#### [PAGE]
● ● ●
SUNDAY MORNING NO. 13

Romans 5-This chapter is, perhaps, one of the most fruitful in spiritual things that we can read. It presents in complete aspect the position to which we are and have been related.

“Now, therefore, being justified by faith, we have peace with God, through our Lord Jesus Christ.”

We had occasion last Sunday morning to see, from Rom. 4, that faith is the means by which God pleases to justify men unto eternal life. That lesson had a special value to those who, like Paul and the other apostles, had been brought up under the law, and who had been taught that their only method of acceptance before God was to live blameless in the obedience of that law. This obedience was almost an impossibility from the weakness of human nature. It was, therefore, a particularly welcome intimation that men could be justified by faith in Christ-that members of Adam’s condemned race, could, by the belief of God’s promises, place themselves in such a relationship to God as ultimately to attain unto eternal life, without “the deeds of the law,” by which it was now declared no flesh could be justified. This was the lesson of Paul’s simple declaration:

“The gospel is the power of God unto salvation to everyone that believeth.”

Being justified by faith, standing in the position which we occupy if we have believed the gospel, and assumed allegiance to Jesus, in the putting on of his name, “we have peace with God.” We could not have peace with God in any other position. As between God and ourselves individually, it was not in our power to change our positions as aliens and strangers-outcasts from the friendship of God, having no hope and no destiny of eternal life. Not only ancestral extraction, but our own individual delinquencies were against us. Friendship with God was as high above our reach as heaven is above the earth. But, blessed be His name, there is now a way by which we can reach to it, and that is through Jesus Christ. This is a way of His own making. We had nothing to do with it. He saw there was no man, and His own arm brought salvation. He manifested himself in flesh by the spirit, raised for himself a son from our stock, who went through all our tribulations, and bore our curse and died, that he might overcome the sentence of death that works in all of us; him hath God raised from the dead, and highly exalted as the mediator between God and man: the only channel by which intercourse with God is possible: God deals with no man outside of Christ; He has committed all judgment into his hands. Utterly weak and sinful, and mortal as we were, it was impossible we could have a standing in the presence of God of ourselves, but we are here this morning to rejoice that through this man, we can.

“By whom,” it says, “we have access by faith into this grace (or favour) wherein we stand.”
● ● ●
#### [WHAT YOU NEED TO DO]
1 - Write out word for word the stretch of the sermon on Romans 5 from "Romans 5-This chapter" through "have been related.".
2 - Carry the sermon on Romans 5 forward from its final sentence.

(Dataset records)
● ● ●
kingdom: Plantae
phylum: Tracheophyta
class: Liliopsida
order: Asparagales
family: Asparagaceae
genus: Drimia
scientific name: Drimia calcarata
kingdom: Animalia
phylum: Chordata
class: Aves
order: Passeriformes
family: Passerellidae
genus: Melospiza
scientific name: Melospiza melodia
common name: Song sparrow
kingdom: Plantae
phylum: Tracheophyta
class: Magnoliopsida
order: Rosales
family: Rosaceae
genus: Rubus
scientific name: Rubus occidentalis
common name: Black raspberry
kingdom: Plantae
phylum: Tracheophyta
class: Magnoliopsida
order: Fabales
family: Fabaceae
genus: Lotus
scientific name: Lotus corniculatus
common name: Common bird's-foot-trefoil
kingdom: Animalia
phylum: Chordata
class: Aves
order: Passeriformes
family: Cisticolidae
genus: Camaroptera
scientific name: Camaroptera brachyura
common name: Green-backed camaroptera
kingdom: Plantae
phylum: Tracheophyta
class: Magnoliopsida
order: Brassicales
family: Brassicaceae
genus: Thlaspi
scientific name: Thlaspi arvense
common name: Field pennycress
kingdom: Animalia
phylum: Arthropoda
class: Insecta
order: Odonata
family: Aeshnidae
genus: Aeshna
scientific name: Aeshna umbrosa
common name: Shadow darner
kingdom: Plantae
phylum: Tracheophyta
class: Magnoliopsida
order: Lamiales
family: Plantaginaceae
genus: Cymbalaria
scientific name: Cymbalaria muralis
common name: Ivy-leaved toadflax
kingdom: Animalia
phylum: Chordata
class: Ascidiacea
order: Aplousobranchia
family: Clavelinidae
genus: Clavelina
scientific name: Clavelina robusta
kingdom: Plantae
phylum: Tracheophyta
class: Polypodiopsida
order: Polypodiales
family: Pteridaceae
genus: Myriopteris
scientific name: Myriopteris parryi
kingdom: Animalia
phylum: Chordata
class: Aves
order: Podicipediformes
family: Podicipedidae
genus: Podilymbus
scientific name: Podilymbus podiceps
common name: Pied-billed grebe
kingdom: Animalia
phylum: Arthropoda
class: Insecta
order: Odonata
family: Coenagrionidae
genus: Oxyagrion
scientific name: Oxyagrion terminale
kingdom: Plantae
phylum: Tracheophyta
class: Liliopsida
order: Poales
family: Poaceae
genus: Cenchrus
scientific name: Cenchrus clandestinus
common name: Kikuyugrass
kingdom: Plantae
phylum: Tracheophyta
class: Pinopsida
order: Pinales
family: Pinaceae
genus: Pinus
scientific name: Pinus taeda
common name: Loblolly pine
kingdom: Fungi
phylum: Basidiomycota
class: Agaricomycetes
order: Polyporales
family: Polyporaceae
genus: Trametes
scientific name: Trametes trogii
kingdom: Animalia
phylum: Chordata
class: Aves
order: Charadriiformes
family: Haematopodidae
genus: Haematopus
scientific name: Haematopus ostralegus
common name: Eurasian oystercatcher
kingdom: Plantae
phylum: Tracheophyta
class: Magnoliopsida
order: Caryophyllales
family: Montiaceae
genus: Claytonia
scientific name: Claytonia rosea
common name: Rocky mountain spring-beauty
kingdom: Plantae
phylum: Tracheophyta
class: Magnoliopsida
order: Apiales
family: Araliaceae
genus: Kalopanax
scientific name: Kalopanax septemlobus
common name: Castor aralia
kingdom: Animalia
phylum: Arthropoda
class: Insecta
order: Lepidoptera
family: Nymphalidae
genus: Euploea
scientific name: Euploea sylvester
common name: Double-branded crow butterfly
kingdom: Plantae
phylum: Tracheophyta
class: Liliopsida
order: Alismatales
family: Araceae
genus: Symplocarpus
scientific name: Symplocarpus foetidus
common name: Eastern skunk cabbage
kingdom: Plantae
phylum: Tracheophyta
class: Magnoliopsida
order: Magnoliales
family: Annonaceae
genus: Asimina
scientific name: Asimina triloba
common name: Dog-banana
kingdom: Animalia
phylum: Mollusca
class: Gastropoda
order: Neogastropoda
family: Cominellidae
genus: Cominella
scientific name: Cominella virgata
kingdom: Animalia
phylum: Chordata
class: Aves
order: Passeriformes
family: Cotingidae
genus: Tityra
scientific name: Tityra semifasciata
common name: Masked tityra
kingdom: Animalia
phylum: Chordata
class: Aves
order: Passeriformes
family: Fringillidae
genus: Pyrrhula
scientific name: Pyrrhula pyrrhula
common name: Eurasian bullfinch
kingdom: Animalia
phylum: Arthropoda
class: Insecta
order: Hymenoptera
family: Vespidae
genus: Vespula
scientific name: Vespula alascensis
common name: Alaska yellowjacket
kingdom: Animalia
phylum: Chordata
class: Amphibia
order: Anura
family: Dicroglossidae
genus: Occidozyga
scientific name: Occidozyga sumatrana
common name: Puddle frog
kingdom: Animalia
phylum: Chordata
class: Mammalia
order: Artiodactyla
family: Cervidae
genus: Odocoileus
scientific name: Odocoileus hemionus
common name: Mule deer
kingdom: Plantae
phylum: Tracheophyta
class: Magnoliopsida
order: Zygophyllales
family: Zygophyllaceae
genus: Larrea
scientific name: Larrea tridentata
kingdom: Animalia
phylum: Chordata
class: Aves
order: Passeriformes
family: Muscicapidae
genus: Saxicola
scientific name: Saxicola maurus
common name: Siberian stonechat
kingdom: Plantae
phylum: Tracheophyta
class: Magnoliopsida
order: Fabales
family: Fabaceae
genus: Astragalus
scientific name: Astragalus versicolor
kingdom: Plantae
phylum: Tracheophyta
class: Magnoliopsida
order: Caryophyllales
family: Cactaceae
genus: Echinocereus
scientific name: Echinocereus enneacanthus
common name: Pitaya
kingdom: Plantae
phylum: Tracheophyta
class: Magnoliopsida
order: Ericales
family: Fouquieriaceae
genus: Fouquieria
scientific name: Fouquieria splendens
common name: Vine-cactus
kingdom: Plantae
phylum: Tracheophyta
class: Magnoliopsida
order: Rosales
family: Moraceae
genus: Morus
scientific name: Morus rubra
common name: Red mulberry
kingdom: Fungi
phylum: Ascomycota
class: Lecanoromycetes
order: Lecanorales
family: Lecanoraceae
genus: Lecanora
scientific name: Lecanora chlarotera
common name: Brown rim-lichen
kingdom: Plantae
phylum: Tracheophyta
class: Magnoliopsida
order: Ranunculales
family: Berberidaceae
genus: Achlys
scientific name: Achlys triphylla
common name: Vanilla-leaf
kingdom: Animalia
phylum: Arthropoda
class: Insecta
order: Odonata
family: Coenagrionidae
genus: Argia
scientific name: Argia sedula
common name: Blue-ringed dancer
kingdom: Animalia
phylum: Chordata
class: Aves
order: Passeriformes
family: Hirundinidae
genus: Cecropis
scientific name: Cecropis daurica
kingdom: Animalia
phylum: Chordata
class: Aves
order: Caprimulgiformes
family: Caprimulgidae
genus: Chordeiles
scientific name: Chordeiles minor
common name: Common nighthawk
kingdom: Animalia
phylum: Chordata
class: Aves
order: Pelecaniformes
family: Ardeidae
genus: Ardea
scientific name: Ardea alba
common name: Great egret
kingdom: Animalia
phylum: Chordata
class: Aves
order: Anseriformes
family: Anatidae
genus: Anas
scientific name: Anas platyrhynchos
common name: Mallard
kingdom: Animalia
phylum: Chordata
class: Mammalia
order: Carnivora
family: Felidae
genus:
● ● ●
#### [OUTPUTS BY TASK]
1 -
Romans 5-This chapter is, perhaps, one of the most fruitful in spiritual things that we can read. It presents in complete aspect the position to which we are and have been related.

2 -
By Christ alone, we stand in this favour, and it is really a position of favour. These verses, which to most people are dry and non-expressive of intelligible idea, sparkle with glorious meaning to the understanding of those, who by continual reading of the word, and reflection, become exercised to discern. Those who do not read, cannot know the unsearchable riches of Christ. Those who read and do not reflect upon what they read, are little better off. Under the law, the clean animals were those which chewed the cud-those which, in zoological language, are called ruminant animals, which not only take the food, but afterwards bring it up again for re-mastication, deriving additional pleasure and enjoyment and nutrition from the process. The unclean animals were those which swallowed their food at once, and did nothing more with it.

Now we are given to understand, that all these things in the law were typical of what was to be, so that when God wanted to represent to Peter the Gentiles from whom He was about to take a people through him, He showed him a great sheet full of all manner of beasts, so that animals represented different classes of men. Those represented by the clean are those who not only get the word in, but ruminate upon it, -turn it over in their minds, dwell upon it, and grow by it. If we are of this class, we shall be able to appreciate what is meant by this position of favour, and we shall the better appreciate it, if we look at the bad side of it, that is, the position we occupied before entrance upon our present one. We have all had experience of that position. It is that in which Paul says we were without God and without hope in the world. That is to say, although we were in God-for all things exist in Him: a house, a tree, a rock, as much as a man; for His spirit is everywhere, and by His spirit he embraces all-although we were in God in this sense, we were without Him in the sense of His friendship. There was no mental connection between us and the Father, -only a physical one, such as exists between Him and grass. He has made the grass, but the grass grows, and changes, and passes away, and other grass comes. So with beasts; by the spirit of God they live; as individuals they have no recognition. They are the embodiment of His power, which, in its operation, will destroy them and make way for successors. So with poor man: his breath is in his nostrils; the physical does nothing for him, beyond giving him a status while he lives. He will die and perish like the beast if he get nothing more of God in him than his birth gives him. The mental is the basis of the physical. This is seen in many ways. The divine idea precedes creation. This is going back to the beginning.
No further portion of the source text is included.